Directive >>
Copy every line of the listing below word for word, keeping each line in its original order.

##### Exercise materials #####

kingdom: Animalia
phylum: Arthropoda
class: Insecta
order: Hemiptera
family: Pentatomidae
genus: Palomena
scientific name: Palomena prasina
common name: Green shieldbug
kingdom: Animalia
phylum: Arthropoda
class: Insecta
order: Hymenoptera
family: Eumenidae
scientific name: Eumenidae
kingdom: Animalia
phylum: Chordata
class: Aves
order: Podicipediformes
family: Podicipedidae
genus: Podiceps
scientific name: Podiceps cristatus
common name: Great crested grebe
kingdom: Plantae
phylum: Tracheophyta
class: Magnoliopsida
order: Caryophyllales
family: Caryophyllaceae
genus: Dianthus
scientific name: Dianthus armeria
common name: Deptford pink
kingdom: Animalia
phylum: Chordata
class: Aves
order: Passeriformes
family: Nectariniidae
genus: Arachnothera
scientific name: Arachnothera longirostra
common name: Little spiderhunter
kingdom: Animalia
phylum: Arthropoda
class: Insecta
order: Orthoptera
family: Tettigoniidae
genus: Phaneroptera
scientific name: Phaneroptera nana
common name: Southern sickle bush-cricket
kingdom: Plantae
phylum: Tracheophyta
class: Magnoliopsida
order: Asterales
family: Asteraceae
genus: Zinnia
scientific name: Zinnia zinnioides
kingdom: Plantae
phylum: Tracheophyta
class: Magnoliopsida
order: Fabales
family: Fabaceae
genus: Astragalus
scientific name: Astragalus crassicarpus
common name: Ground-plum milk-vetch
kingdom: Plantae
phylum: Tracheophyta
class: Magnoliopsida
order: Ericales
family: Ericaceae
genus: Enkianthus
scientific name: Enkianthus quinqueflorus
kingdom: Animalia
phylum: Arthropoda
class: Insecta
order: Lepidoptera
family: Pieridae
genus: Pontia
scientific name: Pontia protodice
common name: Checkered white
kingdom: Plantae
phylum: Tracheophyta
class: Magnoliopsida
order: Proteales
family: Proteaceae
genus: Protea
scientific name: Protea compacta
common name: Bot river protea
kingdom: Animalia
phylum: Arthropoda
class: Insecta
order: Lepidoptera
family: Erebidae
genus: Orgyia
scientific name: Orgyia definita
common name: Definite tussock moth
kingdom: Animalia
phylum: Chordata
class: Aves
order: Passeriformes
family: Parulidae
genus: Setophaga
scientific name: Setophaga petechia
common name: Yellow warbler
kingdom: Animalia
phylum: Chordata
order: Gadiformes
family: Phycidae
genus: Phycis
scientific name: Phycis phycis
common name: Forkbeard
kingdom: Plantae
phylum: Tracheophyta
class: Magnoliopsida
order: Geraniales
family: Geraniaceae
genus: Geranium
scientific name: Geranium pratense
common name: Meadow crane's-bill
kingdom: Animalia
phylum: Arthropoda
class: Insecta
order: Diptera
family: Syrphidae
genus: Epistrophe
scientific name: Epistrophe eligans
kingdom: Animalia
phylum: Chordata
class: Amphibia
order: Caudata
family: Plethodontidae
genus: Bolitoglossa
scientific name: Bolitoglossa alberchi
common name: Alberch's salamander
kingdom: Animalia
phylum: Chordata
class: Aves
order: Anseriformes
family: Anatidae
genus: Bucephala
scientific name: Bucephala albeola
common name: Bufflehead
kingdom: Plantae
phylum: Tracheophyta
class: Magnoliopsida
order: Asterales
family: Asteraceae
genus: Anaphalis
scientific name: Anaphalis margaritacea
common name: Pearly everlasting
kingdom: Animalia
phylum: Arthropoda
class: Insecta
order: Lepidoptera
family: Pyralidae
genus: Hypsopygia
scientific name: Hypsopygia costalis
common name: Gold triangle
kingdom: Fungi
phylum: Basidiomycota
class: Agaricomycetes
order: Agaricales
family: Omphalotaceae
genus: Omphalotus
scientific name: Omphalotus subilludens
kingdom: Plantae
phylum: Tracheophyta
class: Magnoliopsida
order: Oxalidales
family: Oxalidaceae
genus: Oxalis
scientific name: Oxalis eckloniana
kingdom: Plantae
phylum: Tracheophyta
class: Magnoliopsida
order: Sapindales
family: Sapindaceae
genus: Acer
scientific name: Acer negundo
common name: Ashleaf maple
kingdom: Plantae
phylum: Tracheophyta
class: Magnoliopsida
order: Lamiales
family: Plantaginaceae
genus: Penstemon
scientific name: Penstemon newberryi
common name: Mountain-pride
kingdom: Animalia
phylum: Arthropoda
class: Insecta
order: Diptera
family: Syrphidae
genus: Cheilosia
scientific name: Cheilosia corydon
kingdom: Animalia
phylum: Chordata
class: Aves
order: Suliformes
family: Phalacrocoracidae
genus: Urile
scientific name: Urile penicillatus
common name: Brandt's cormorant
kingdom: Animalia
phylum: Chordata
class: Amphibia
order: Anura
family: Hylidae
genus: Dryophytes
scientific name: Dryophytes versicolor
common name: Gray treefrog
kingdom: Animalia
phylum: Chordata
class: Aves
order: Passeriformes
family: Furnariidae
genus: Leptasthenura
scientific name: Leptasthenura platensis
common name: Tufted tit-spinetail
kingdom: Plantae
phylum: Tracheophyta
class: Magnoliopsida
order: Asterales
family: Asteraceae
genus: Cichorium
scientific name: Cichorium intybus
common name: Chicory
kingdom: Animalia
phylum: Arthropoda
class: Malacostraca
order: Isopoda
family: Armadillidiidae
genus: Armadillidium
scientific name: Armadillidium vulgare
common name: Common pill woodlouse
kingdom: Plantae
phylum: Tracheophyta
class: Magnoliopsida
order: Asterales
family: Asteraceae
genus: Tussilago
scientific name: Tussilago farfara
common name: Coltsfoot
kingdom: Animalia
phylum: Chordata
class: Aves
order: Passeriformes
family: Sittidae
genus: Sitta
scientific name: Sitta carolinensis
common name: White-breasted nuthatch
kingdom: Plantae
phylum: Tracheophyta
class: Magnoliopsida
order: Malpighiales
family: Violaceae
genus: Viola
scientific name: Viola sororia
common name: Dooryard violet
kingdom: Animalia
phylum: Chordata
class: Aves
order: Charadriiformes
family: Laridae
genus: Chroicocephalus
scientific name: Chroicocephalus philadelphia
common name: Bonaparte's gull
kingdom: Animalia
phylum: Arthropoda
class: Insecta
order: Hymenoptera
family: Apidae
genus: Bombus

#####

Written response >>
kingdom: Animalia
phylum: Arthropoda
class: Insecta
order: Hemiptera
family: Pentatomidae
genus: Palomena
scientific name: Palomena prasina
common name: Green shieldbug
kingdom: Animalia
phylum: Arthropoda
class: Insecta
order: Hymenoptera
family: Eumenidae
scientific name: Eumenidae
kingdom: Animalia
phylum: Chordata
class: Aves
order: Podicipediformes
family: Podicipedidae
genus: Podiceps
scientific name: Podiceps cristatus
common name: Great crested grebe
kingdom: Plantae
phylum: Tracheophyta
class: Magnoliopsida
order: Caryophyllales
family: Caryophyllaceae
genus: Dianthus
scientific name: Dianthus armeria
common name: Deptford pink
kingdom: Animalia
phylum: Chordata
class: Aves
order: Passeriformes
family: Nectariniidae
genus: Arachnothera
scientific name: Arachnothera longirostra
common name: Little spiderhunter
kingdom: Animalia
phylum: Arthropoda
class: Insecta
order: Orthoptera
family: Tettigoniidae
genus: Phaneroptera
scientific name: Phaneroptera nana
common name: Southern sickle bush-cricket
kingdom: Plantae
phylum: Tracheophyta
class: Magnoliopsida
order: Asterales
family: Asteraceae
genus: Zinnia
scientific name: Zinnia zinnioides
kingdom: Plantae
phylum: Tracheophyta
class: Magnoliopsida
order: Fabales
family: Fabaceae
genus: Astragalus
scientific name: Astragalus crassicarpus
common name: Ground-plum milk-vetch
kingdom: Plantae
phylum: Tracheophyta
class: Magnoliopsida
order: Ericales
family: Ericaceae
genus: Enkianthus
scientific name: Enkianthus quinqueflorus
kingdom: Animalia
phylum: Arthropoda
class: Insecta
order: Lepidoptera
family: Pieridae
genus: Pontia
scientific name: Pontia protodice
common name: Checkered white
kingdom: Plantae
phylum: Tracheophyta
class: Magnoliopsida
order: Proteales
family: Proteaceae
genus: Protea
scientific name: Protea compacta
common name: Bot river protea
kingdom: Animalia
phylum: Arthropoda
class: Insecta
order: Lepidoptera
family: Erebidae
genus: Orgyia
scientific name: Orgyia definita
common name: Definite tussock moth
kingdom: Animalia
phylum: Chordata
class: Aves
order: Passeriformes
family: Parulidae
genus: Setophaga
scientific name: Setophaga petechia
common name: Yellow warbler
kingdom: Animalia
phylum: Chordata
order: Gadiformes
family: Phycidae
genus: Phycis
scientific name: Phycis phycis
common name: Forkbeard
kingdom: Plantae
phylum: Tracheophyta
class: Magnoliopsida
order: Geraniales
family: Geraniaceae
genus: Geranium
scientific name: Geranium pratense
common name: Meadow crane's-bill
kingdom: Animalia
phylum: Arthropoda
class: Insecta
order: Diptera
family: Syrphidae
genus: Epistrophe
scientific name: Epistrophe eligans
kingdom: Animalia
phylum: Chordata
class: Amphibia
order: Caudata
family: Plethodontidae
genus: Bolitoglossa
scientific name: Bolitoglossa alberchi
common name: Alberch's salamander
kingdom: Animalia
phylum: Chordata
class: Aves
order: Anseriformes
family: Anatidae
genus: Bucephala
scientific name: Bucephala albeola
common name: Bufflehead
kingdom: Plantae
phylum: Tracheophyta
class: Magnoliopsida
order: Asterales
family: Asteraceae
genus: Anaphalis
scientific name: Anaphalis margaritacea
common name: Pearly everlasting
kingdom: Animalia
phylum: Arthropoda
class: Insecta
order: Lepidoptera
family: Pyralidae
genus: Hypsopygia
scientific name: Hypsopygia costalis
common name: Gold triangle
kingdom: Fungi
phylum: Basidiomycota
class: Agaricomycetes
order: Agaricales
family: Omphalotaceae
genus: Omphalotus
scientific name: Omphalotus subilludens
kingdom: Plantae
phylum: Tracheophyta
class: Magnoliopsida
order: Oxalidales
family: Oxalidaceae
genus: Oxalis
scientific name: Oxalis eckloniana
kingdom: Plantae
phylum: Tracheophyta
class: Magnoliopsida
order: Sapindales
family: Sapindaceae
genus: Acer
scientific name: Acer negundo
common name: Ashleaf maple
kingdom: Plantae
phylum: Tracheophyta
class: Magnoliopsida
order: Lamiales
family: Plantaginaceae
genus: Penstemon
scientific name: Penstemon newberryi
common name: Mountain-pride
kingdom: Animalia
phylum: Arthropoda
class: Insecta
order: Diptera
family: Syrphidae
genus: Cheilosia
scientific name: Cheilosia corydon
kingdom: Animalia
phylum: Chordata
class: Aves
order: Suliformes
family: Phalacrocoracidae
genus: Urile
scientific name: Urile penicillatus
common name: Brandt's cormorant
kingdom: Animalia
phylum: Chordata
class: Amphibia
order: Anura
family: Hylidae
genus: Dryophytes
scientific name: Dryophytes versicolor
common name: Gray treefrog
kingdom: Animalia
phylum: Chordata
class: Aves
order: Passeriformes
family: Furnariidae
genus: Leptasthenura
scientific name: Leptasthenura platensis
common name: Tufted tit-spinetail
kingdom: Plantae
phylum: Tracheophyta
class: Magnoliopsida
order: Asterales
family: Asteraceae
genus: Cichorium
scientific name: Cichorium intybus
common name: Chicory
kingdom: Animalia
phylum: Arthropoda
class: Malacostraca
order: Isopoda
family: Armadillidiidae
genus: Armadillidium
scientific name: Armadillidium vulgare
common name: Common pill woodlouse
kingdom: Plantae
phylum: Tracheophyta
class: Magnoliopsida
order: Asterales
family: Asteraceae
genus: Tussilago
scientific name: Tussilago farfara
common name: Coltsfoot
kingdom: Animalia
phylum: Chordata
class: Aves
order: Passeriformes
family: Sittidae
genus: Sitta
scientific name: Sitta carolinensis
common name: White-breasted nuthatch
kingdom: Plantae
phylum: Tracheophyta
class: Magnoliopsida
order: Malpighiales
family: Violaceae
genus: Viola
scientific name: Viola sororia
common name: Dooryard violet
kingdom: Animalia
phylum: Chordata
class: Aves
order: Charadriiformes
family: Laridae
genus: Chroicocephalus
scientific name: Chroicocephalus philadelphia
common name: Bonaparte's gull
kingdom: Animalia
phylum: Arthropoda
class: Insecta
order: Hymenoptera
family: Apidae
genus: Bombus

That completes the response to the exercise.